*Supplied text*.
%%
Phytologists might have a word or two to contribute to that. They study plants and to them, tomatoes are more nearly a berry. New Jersey sides with the Supremes. There, the tomato is the state vegetable. In Ohio it’s the state fruit. Arkansas covers all bases. There the tomato is both the state fruit and state vegetable.

Moving right along, Americans grow tomatoes as annual plants, but they are actually perennials. They still grow wild in the Andes mountains. Actually, you can nurse the plants through the winter and plant them again next spring.

Tomatoes have an interesting history. One source traces them to the early Aztecs, circa 700 A.D. But by the time Spanish explorers began ripping off South America, tomatoes were pervasive and enjoyed by natives there as a food staple. They grew wild and they were also cultivated for food. In addition, they were regarded as an aphrodisiac, which probably had most to do with why tomatoes were sent back to Europe, along with everything else of value.

Once there, the French apparently took the aphrodisiac business to heart. They called the tomato pomme d’ amore or “apple of love.” Tomatoes were also embraced as part of the Spanish diet. Upper-class Brits took a pass on the things while lower-class Brits ate tomatoes with gusto. One theory about that is that the rich folks ate off pewter flatware with a high lead content. Tomato acid caused the lead to mix into the food and lead poisoning led to bad results. Poor people used wooden plates.

A more probable explanation for literate rich Brits eschewing tomatoes is that the tomato plant closely resembles the nightshade plant which is, in fact, poison and can even be fatal. Fast-forward to America’s Colonies. Tomatoes got off to a very slow start. Apparently, the nightshade/poison fiction came over with the Pilgrims. And the apple of love business was definitely not a hit with the Puritans. None of that “hot tomato” stuff.

High-profile dudes like Thomas Jefferson, Col. Robert Gibbon Johnson, and Joseph Campbell popularized tomatoes and ensured their place in our culture. Jefferson grew them in his garden and promoted their use in cooking. Johnson, as late as 1830, had the temerity to eat the things on the steps of a local courthouse, where folks lined up to watch him die. And in 1897, Campbell began marketing condensed tomato soup. Now, would Campbell Soup do you wrong?

Given the popularity of the tomato, a body might think America would be the largest tomato producer. Not so, it’s China. America’s second. In America, Florida grows the most fresh tomatoes, while California processes the most tomatoes used in soups, sauces, salsas, salads, ketchup and multitudes of similar commodities.
%%
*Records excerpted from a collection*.
%%
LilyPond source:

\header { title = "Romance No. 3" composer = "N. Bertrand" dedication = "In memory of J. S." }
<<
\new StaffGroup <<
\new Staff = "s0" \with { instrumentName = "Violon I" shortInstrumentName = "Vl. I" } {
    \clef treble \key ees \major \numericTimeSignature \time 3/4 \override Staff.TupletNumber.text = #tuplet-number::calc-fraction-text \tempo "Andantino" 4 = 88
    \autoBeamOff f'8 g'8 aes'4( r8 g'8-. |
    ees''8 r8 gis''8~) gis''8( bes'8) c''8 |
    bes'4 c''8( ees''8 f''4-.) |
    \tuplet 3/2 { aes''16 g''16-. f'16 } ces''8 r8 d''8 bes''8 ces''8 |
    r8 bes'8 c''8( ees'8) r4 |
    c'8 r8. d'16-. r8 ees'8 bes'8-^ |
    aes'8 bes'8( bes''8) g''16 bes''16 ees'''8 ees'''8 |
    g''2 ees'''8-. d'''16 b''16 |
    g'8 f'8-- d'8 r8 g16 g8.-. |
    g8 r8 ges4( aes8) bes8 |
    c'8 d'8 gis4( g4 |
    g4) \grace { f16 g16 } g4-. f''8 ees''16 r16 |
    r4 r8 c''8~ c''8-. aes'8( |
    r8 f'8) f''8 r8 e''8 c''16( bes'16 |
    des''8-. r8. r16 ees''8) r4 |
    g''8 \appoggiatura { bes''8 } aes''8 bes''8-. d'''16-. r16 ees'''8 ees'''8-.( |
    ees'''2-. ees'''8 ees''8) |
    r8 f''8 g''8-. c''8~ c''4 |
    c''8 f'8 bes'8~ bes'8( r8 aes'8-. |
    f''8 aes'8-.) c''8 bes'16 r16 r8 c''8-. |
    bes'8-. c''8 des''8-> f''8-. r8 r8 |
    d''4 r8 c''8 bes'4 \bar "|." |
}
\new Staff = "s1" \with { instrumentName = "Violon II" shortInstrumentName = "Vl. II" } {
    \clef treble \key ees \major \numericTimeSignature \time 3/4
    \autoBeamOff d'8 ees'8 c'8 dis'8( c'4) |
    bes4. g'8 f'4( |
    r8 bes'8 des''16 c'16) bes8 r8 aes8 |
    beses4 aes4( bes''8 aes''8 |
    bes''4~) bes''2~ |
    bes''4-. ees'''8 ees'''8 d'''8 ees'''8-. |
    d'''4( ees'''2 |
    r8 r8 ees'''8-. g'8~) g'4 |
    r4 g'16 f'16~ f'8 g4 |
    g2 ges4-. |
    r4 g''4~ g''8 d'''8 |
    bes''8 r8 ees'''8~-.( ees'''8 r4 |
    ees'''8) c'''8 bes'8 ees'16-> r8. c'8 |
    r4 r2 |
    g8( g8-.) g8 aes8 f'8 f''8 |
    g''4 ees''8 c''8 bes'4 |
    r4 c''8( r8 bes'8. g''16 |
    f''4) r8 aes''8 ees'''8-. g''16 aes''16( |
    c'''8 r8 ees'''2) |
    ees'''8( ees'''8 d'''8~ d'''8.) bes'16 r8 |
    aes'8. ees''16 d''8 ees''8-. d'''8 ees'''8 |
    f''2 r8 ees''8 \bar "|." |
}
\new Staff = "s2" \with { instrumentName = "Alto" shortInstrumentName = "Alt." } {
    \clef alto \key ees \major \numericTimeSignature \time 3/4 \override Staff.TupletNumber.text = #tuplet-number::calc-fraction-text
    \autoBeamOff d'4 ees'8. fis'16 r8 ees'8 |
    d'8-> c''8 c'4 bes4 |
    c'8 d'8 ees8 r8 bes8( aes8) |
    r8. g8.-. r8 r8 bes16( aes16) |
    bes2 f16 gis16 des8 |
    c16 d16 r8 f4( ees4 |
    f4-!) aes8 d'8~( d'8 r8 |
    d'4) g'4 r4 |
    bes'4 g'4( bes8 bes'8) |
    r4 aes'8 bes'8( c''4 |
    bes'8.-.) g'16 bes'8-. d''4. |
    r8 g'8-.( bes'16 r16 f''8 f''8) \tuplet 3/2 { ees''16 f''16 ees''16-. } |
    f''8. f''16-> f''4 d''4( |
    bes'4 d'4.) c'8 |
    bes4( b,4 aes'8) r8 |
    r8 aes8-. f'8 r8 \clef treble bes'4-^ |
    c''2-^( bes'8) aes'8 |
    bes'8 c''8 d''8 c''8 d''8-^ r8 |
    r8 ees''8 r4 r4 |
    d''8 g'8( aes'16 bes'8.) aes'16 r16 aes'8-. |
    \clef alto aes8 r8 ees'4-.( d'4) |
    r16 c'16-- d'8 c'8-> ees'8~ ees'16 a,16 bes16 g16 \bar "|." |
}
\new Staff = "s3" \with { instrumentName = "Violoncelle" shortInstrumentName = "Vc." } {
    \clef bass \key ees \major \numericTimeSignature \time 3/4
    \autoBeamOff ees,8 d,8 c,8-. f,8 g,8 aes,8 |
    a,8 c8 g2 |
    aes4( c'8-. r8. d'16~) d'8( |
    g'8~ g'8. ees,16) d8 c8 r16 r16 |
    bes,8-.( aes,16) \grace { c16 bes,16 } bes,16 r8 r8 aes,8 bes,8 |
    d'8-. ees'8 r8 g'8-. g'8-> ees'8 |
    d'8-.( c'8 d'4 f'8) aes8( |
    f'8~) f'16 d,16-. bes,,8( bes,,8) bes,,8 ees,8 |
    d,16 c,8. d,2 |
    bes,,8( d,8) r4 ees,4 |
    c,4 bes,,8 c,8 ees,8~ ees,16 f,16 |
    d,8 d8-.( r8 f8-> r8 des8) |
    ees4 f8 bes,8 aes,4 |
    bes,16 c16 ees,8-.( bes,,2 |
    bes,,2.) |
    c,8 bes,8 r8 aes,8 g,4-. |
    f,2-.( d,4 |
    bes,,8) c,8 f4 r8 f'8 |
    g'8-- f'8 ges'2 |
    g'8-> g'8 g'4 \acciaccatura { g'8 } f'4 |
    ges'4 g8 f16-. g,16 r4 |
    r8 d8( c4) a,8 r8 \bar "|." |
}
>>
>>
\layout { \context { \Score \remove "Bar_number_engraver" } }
%%
*Work order 1*.
Answer these questions from the tomato text:
(a) In which state is the tomato both the state fruit and the state vegetable?
(b) What did the French call the tomato?
(c) Which country produces the most tomatoes?
*Work order 2*.
Can you write the next few sentences of the tomato text, picking up after its final sentence?

*Written reply 1*.
(a) Arkansas
(b) Pomme d'amore, or "apple of love"
(c) China

*Written reply 2*.
Tomatoes are not just garden-variety, either. In fact, there are a whopping 10,000 varieties of the vegetables, uh, fruits, uh, berries. And they come in red, pink, purple, black, yellow and even white. So there’s something for everybody.

Tomatoes are spacey. That’s right,  according to NASA.gov, 600,000 tomato seeds traveled to the International Space Station and back. As part of the “Tomatosphere Project,” students in Canadian classrooms are using the seeds to grow plants and compare them with plants from seeds that didn’t get to go to space.

Here’s one for the books: The Guinness Book of World Records says between May 2005 and April 2006, a tomato “tree” grown in the Walt Disney World Resort greenhouse produced over 32,000 tomatoes in the first 16 months after it was planted. That scored the record for the most tomatoes in a single year. And here’s another: The heaviest tomato on record was produced in 2013 in Oklahoma. Weight — 7 pounds and 12 ounces. Put that in perspective by considering that the average tomato weighs a mere 4 ounces. Finally, Guinness says the world’s tallest tomato plant was 65 feet, grown in 2000 in Lancashire, United Kingdom.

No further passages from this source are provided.